### [THE REQUEST]
Swap "phylum" for "division" throughout the material below and write out its lines again with nothing else changed. Leave the pictures out.

### [Stored records]
※

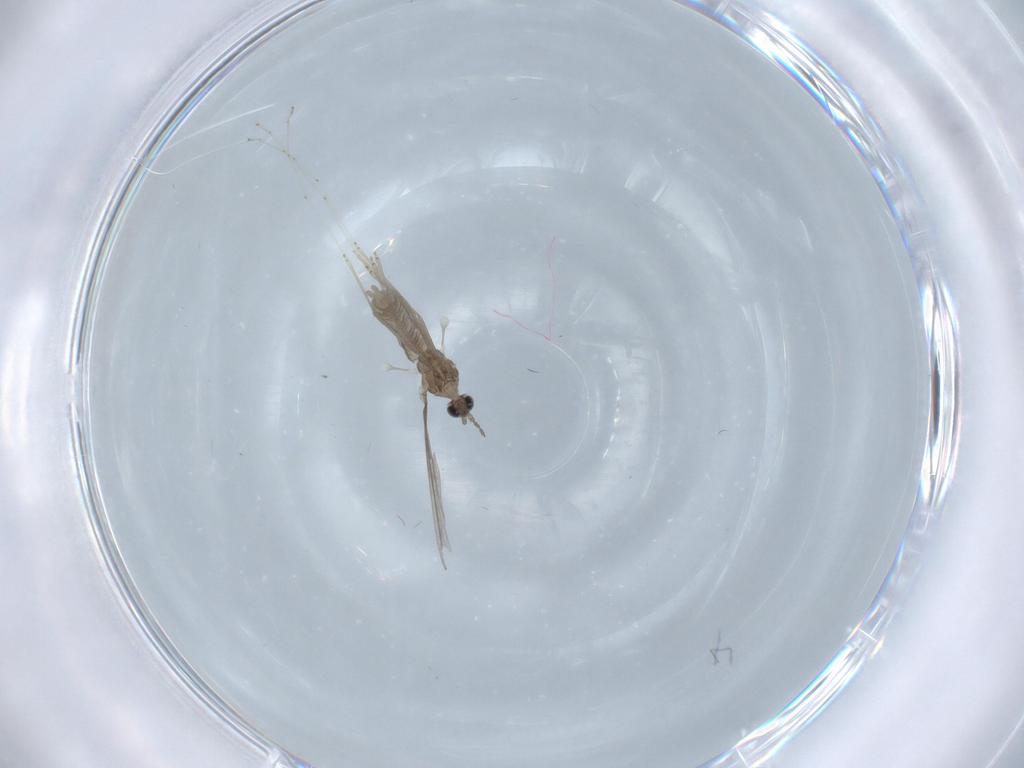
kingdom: Animalia
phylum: Arthropoda
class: Insecta
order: Diptera
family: Cecidomyiidae
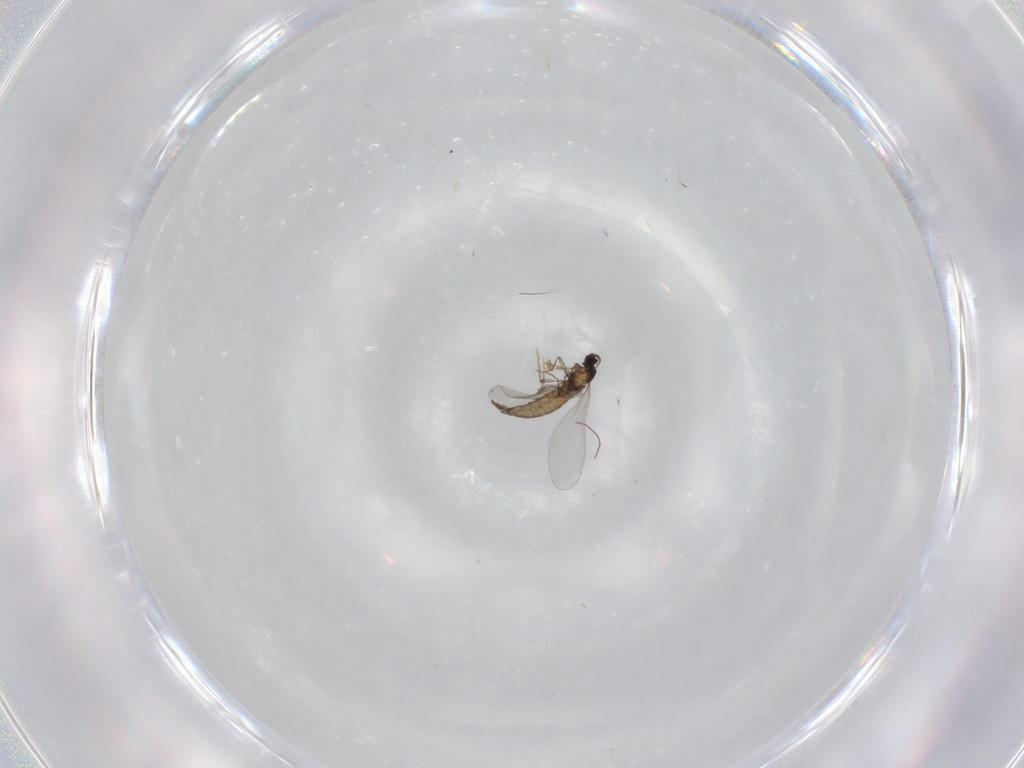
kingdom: Animalia
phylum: Arthropoda
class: Insecta
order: Diptera
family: Cecidomyiidae
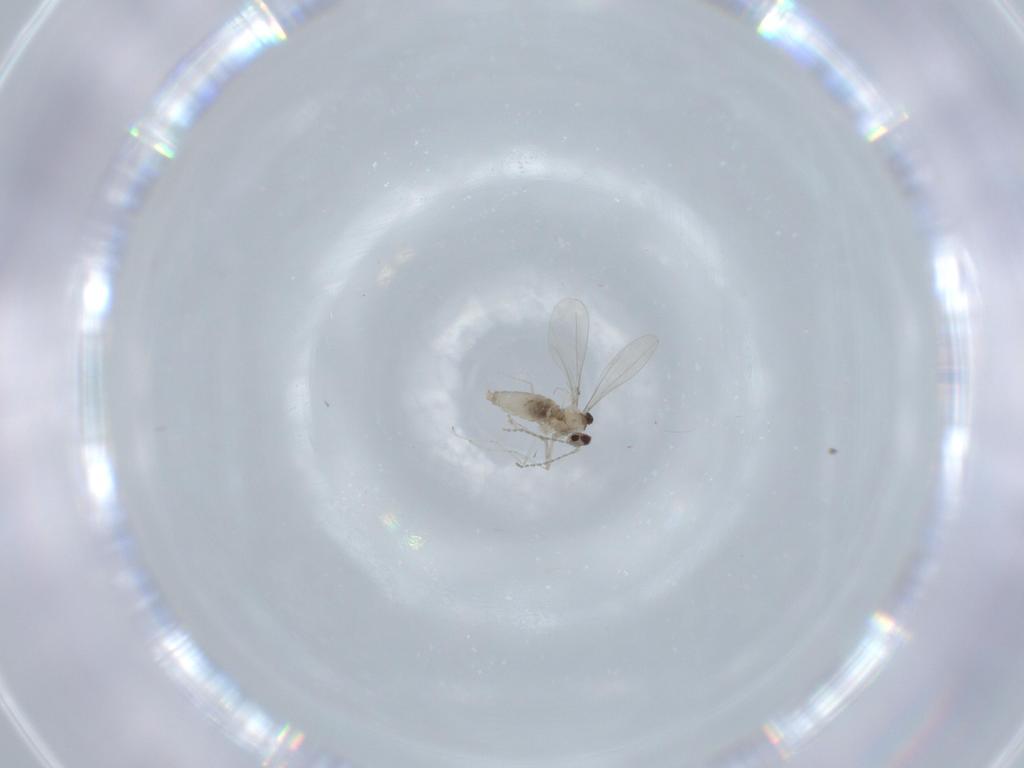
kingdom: Animalia
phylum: Arthropoda
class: Insecta
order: Diptera
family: Cecidomyiidae
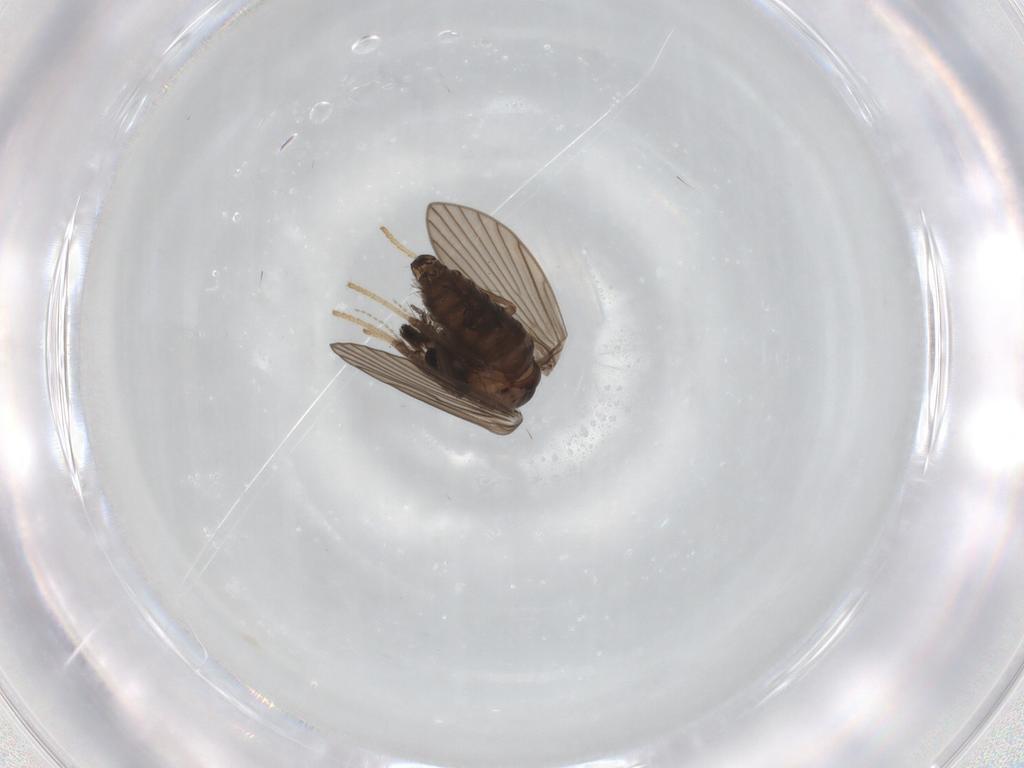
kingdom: Animalia
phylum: Arthropoda
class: Insecta
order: Diptera
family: Psychodidae
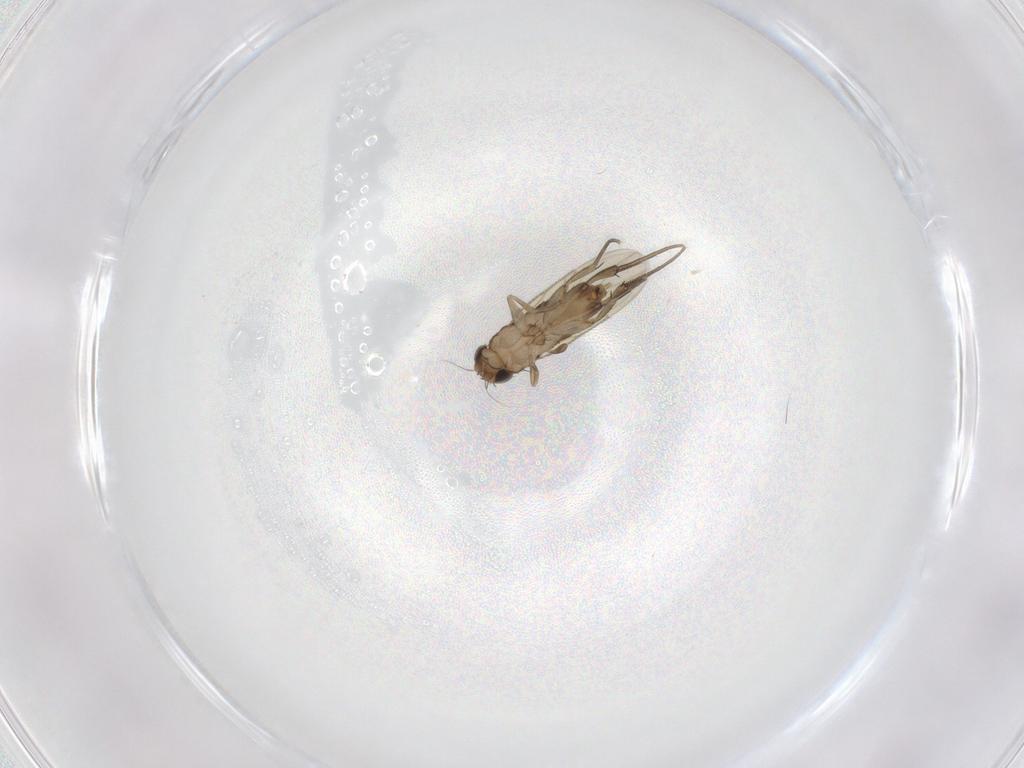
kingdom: Animalia
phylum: Arthropoda
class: Insecta
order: Diptera
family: Phoridae
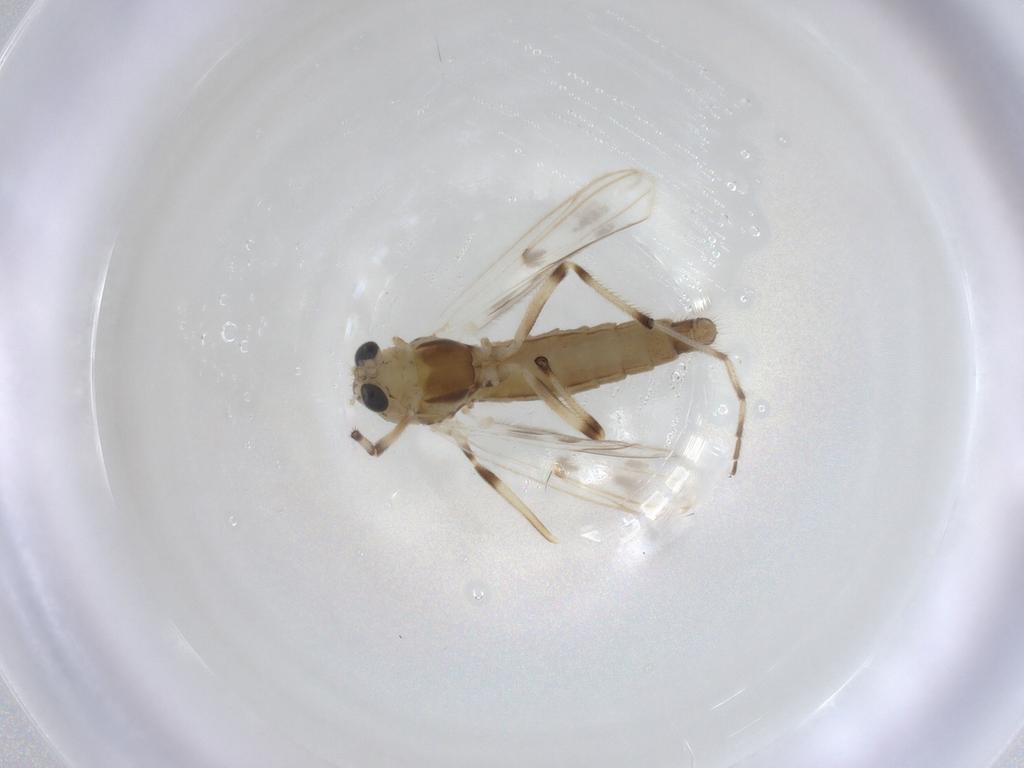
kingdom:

※

### [TASK ANSWER]
kingdom: Animalia
division: Arthropoda
class: Insecta
order: Diptera
family: Cecidomyiidae
kingdom: Animalia
division: Arthropoda
class: Insecta
order: Diptera
family: Cecidomyiidae
kingdom: Animalia
division: Arthropoda
class: Insecta
order: Diptera
family: Cecidomyiidae
kingdom: Animalia
division: Arthropoda
class: Insecta
order: Diptera
family: Psychodidae
kingdom: Animalia
division: Arthropoda
class: Insecta
order: Diptera
family: Phoridae
kingdom:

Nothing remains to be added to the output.